Aozora Bunko Kanji substitute handling is to pick the Kanji substitute, such as ※[#「てへん+劣」、第3水準1-84-77] and replace with real Kanji's (now this is possible with Unicode characters).  Word List function uses Mecab format output and create word list with any of the info available (not just with the word on the text).  You can create a word list of base form and part-of-speech combination, etc.  Snow Leopard Support is just a work around.  If you use Snow Leopard, you need to download the one for it.


CasualTagger

- support rbtagger if installed
- better regex search/replace
- delete punctuation tags
- ignore header section (info part?)
- skip bracketed tags from tagging
- progress bar in batch process
- run tagger in editor mode

CasualTagger now support rbtagger.  You can find more information about rbtagger hererbtagger is a tagger based on Eric Brill's tagger by Todd A. Fisher.  You need to install it by yourself, but it's very simple.  Just type sudo gem install rbtagger in Terminal.app.  It still has some issues, but it's good to have alternatives.

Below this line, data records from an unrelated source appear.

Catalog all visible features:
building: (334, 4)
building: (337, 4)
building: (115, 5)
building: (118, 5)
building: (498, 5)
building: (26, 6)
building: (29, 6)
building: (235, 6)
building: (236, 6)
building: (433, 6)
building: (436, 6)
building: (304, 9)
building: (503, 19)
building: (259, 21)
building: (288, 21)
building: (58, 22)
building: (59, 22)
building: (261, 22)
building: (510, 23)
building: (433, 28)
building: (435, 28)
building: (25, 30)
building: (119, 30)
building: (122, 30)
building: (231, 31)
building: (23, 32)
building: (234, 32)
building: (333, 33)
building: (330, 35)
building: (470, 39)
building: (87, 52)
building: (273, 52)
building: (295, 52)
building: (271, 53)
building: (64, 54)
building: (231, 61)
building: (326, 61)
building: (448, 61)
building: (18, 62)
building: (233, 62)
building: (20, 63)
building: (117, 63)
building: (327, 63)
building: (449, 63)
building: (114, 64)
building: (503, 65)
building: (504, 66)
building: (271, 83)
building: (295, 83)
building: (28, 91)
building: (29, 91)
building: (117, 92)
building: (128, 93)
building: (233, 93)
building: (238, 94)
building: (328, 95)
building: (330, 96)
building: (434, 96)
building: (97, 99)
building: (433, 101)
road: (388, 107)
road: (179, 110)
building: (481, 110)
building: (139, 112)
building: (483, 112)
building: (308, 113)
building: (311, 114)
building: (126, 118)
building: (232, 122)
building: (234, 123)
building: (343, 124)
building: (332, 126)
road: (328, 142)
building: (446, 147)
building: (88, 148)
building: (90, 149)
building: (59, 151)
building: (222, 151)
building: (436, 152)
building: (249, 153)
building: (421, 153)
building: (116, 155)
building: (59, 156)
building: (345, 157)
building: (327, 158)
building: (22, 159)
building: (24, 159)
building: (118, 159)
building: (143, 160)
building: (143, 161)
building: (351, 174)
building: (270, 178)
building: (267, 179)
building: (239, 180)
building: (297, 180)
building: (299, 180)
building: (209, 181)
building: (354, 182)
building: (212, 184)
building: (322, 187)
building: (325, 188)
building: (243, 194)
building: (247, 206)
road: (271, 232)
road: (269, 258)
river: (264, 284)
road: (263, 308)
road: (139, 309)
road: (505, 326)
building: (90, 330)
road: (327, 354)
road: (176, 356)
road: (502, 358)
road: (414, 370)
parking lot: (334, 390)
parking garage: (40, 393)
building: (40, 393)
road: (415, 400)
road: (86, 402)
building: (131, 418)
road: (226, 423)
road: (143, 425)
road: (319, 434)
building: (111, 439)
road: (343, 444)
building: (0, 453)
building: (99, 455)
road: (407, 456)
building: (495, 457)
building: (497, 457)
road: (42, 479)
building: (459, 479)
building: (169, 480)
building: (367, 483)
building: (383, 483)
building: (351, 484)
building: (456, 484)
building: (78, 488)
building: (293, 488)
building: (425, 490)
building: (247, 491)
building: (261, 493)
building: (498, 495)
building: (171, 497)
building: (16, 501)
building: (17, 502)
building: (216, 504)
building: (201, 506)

Regex replace was supported before, but now you can use it for search.  Delete punctuation tags delete tags put on punctuation characters (not words).  Ignore header section is for my own purpose.  Some of my corpus files have header section ~ and I don't want to add tags to the text in this section.  So now CasualTagger can ignore this part (keep the original text).  Skip bracketed tags are to ignore section tags I have on some files, such as ~, etc.  And the progress bar is added to batch processing.  Finally, you can apply tags (engtagger/rbtagger) on a single file in Editor mode.


CasualTextractor

- PDF mode
  - search in PDF
  - enlarge/reduce in PDF
  - go to selected text (from PDF to extracted text)
  - delete selected text (on PDF from extracted text)
  - split word search and replace (PDF artifacts)
  - replace character list

- Web mode
  - open web files (html/htm/webarchive)
  - clear open page/file
  - web history
  - source view

- Document
  - split word search (for PDF)
  - replace character list

Overall
  - open recent files
  - regular expression search
  - simple tagging support
  - text format options (replace certain text/characters)

I've made so many changes, so I make notes on some of them.

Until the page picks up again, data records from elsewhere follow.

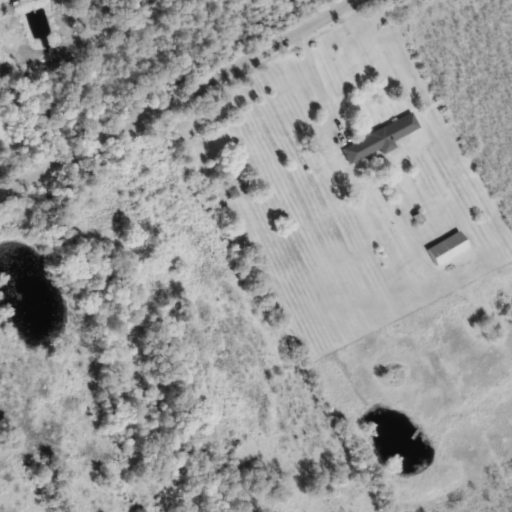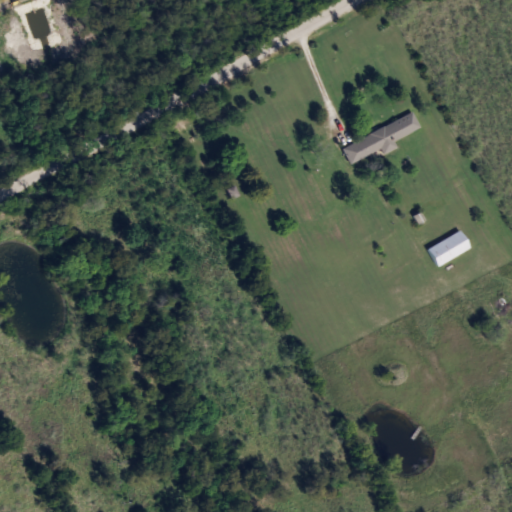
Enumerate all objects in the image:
road: (171, 95)
building: (377, 138)
building: (377, 138)
road: (338, 150)
building: (445, 247)
building: (446, 247)
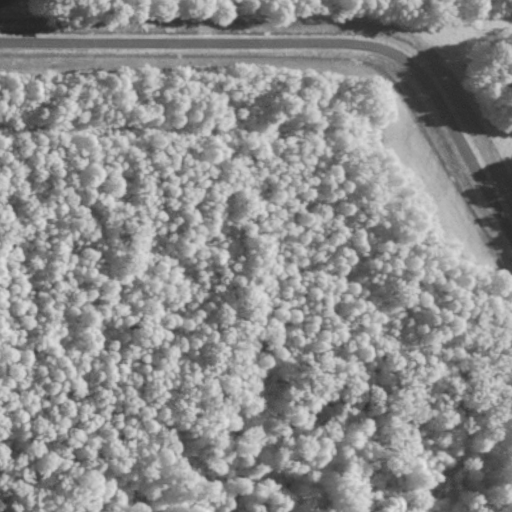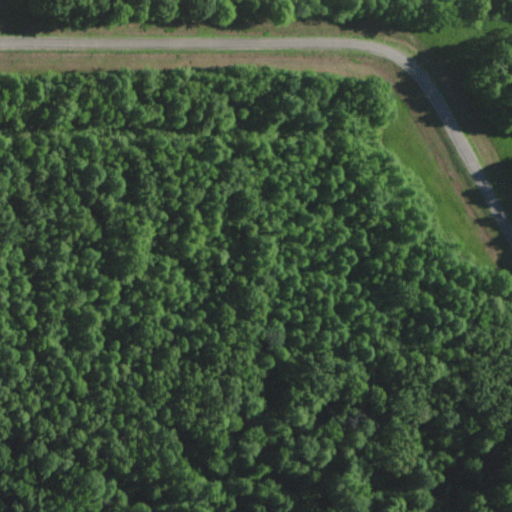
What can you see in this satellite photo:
road: (225, 45)
road: (473, 166)
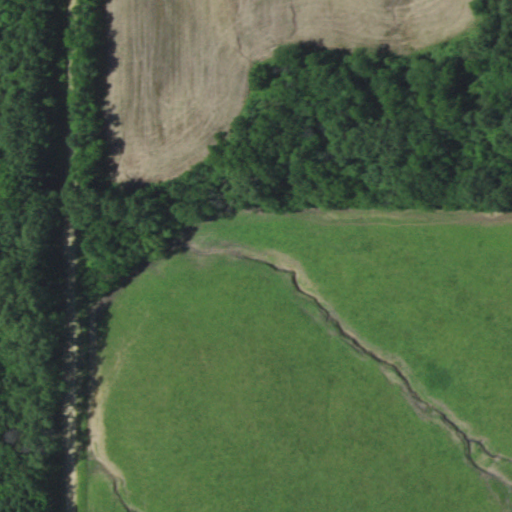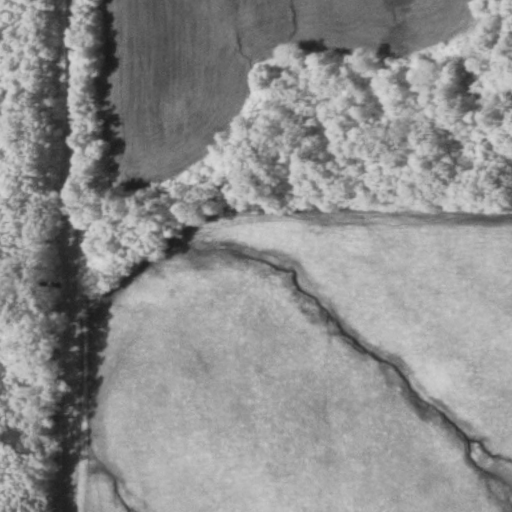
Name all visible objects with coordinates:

In PDF mode, with delete selected text on PDF, you select text on PDF view and delete the section.  The text will be deleted from the text view and the text on PDF will be struck through.  This is handy if you want to delete header or footer on the PDF text.  Split word search is to find words split when PDF file was created, such as interest- ing due to line break.

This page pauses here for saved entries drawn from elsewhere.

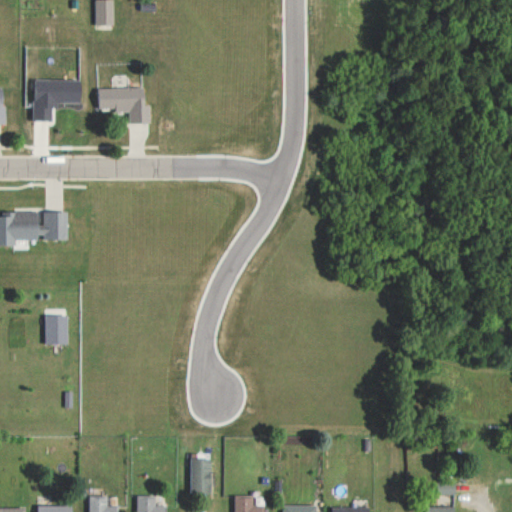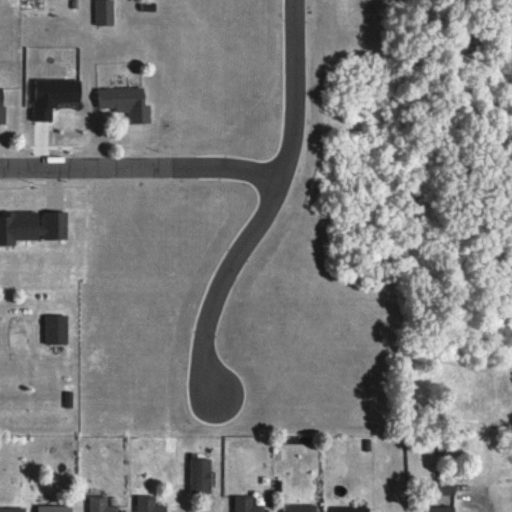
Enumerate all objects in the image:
building: (105, 12)
building: (90, 17)
building: (55, 96)
building: (127, 102)
road: (134, 169)
road: (254, 207)
building: (32, 226)
building: (57, 328)
building: (42, 334)
building: (202, 474)
building: (448, 487)
building: (102, 504)
building: (149, 504)
building: (247, 504)
building: (55, 508)
building: (299, 508)
building: (440, 508)
building: (12, 509)
building: (351, 509)
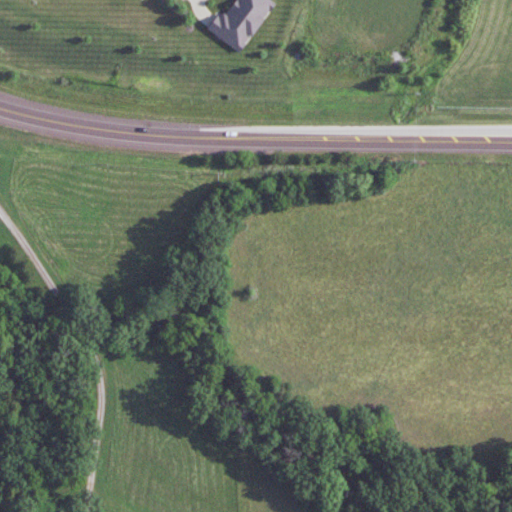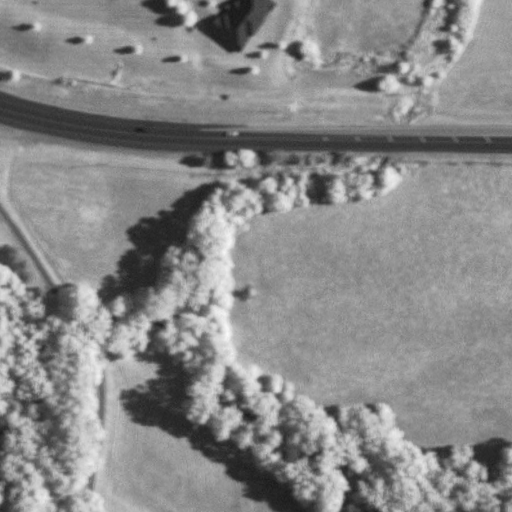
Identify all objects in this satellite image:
building: (240, 21)
road: (254, 134)
road: (89, 347)
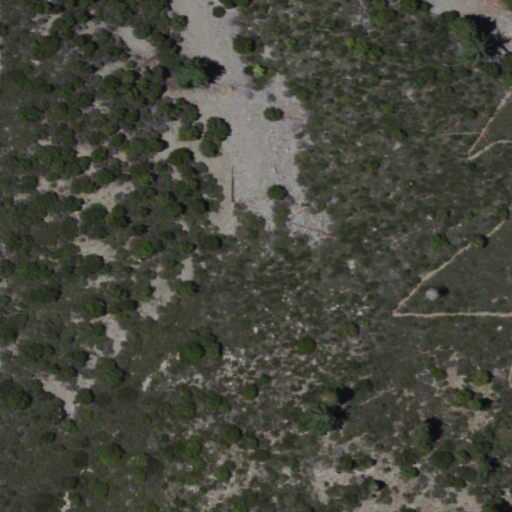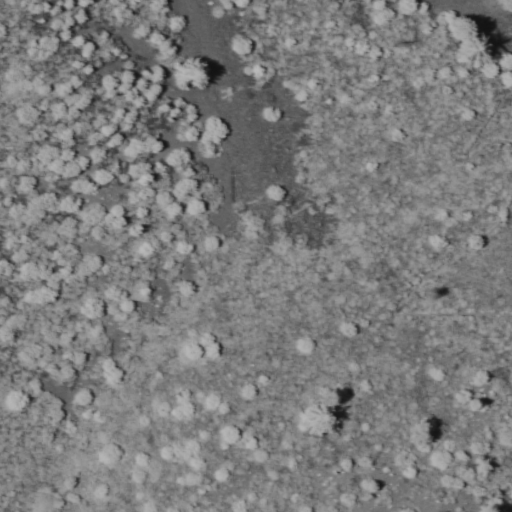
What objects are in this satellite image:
road: (455, 254)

In Web mode, you can open web files (not just drag&drop) and clear the page to allow you drag&drop another file.  Web history is what you usually see in a browser, though it's limited.  You can see the source of the page and make changes to it (you can see the result of the change).

Overall, it has regex search/replace.


The information on the site is still based on the previous beta.  I probably won't update it until I'm certain the features are set.  But if you try and wonder how a function works, please feel free to contact me.  Also any bug report is welcome.  

Monday, September 28, 2009

CasualPConc 0.7 and a new application

I made a few changes and fixed a few bugs on CasualPConc, a simple parallel concordancer for Mac OS X.  It is a little more stable now.  I also worked on the documentation.  Now it covers most of the features.

A new application is based on CasualPConc.  When I first released CasualPConc, someone asked if I would make it to handle more than two corpora.  This is kind of my answer to that.  CasualMultiPConc has limited features, but it can handle up to 5 parallel corpora. 

This new application simply does kwic concordance of up to 5 parallel corpora.  The future of this application is up to users (if there's any).  I don't have any experience in parallel corpus analysis and I don't need to use it right now, so I'm not even sure how well this works.  I only use small corpora to test it.  If you are interested in testing it, any feedback is welcome.  This one is also for Mac OS X 10.5 Leopard or later, though I only tested it on 10.6 Snow Leopard.

This application and CasualPConc are only on English site (Main Site link on the right).  Both of them are under Other Applications.